Please pick out every line in the data below that contains the word "also", and copy each of those lines.

→ Items from a data source:
* * * * * * *

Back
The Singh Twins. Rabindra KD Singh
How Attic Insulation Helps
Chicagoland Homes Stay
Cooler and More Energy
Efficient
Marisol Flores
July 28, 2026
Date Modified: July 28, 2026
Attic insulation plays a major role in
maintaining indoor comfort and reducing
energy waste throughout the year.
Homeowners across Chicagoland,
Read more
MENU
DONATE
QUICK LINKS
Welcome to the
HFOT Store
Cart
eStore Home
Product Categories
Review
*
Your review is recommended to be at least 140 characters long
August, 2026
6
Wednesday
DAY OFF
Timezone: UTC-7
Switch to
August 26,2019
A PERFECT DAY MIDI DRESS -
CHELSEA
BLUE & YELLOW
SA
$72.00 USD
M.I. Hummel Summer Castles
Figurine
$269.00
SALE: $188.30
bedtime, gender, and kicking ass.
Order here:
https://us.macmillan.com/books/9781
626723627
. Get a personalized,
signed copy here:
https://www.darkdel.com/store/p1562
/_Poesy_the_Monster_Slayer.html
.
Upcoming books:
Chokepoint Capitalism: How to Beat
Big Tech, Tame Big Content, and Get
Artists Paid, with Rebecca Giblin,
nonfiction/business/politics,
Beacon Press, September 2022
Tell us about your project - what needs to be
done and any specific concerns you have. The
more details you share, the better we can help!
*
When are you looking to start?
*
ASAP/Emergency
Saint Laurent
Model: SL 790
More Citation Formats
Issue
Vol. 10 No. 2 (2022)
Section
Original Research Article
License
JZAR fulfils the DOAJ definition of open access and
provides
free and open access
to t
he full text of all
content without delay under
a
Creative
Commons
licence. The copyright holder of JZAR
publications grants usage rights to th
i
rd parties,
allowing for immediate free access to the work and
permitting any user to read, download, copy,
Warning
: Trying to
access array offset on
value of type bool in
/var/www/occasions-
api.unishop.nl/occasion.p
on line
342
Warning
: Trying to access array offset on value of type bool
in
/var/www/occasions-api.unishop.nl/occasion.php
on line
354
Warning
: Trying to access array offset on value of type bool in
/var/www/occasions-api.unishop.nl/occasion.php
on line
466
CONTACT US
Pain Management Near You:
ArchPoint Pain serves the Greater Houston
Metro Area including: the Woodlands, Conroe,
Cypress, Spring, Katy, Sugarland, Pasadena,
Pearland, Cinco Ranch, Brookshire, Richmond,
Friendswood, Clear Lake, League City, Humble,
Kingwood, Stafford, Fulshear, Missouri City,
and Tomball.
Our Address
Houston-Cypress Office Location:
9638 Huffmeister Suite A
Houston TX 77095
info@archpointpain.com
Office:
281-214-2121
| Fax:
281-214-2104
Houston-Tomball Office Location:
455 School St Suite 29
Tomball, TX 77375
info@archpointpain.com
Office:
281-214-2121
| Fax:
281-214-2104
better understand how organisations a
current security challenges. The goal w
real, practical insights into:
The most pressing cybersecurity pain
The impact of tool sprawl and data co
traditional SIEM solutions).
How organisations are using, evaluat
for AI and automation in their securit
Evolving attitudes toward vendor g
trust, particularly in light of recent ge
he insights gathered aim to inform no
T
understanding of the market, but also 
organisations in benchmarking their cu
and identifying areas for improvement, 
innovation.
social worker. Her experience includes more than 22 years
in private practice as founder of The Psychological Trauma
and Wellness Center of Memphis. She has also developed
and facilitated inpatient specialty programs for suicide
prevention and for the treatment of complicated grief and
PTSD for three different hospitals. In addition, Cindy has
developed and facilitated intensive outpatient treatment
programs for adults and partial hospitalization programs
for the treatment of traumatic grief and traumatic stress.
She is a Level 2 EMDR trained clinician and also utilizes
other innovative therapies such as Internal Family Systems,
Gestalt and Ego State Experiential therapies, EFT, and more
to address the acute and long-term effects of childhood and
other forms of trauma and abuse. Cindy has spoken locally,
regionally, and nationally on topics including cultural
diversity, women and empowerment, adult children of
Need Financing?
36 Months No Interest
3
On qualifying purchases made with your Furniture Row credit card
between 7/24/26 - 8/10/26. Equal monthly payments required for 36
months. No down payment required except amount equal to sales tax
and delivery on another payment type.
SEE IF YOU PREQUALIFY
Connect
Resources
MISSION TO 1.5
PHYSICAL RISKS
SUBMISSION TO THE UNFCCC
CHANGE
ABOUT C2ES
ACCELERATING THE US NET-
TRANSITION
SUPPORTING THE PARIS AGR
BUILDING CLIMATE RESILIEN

* * * * * * *

→ Exercise response:
understanding of the market, but also 
and Wellness Center of Memphis. She has also developed
She is a Level 2 EMDR trained clinician and also utilizes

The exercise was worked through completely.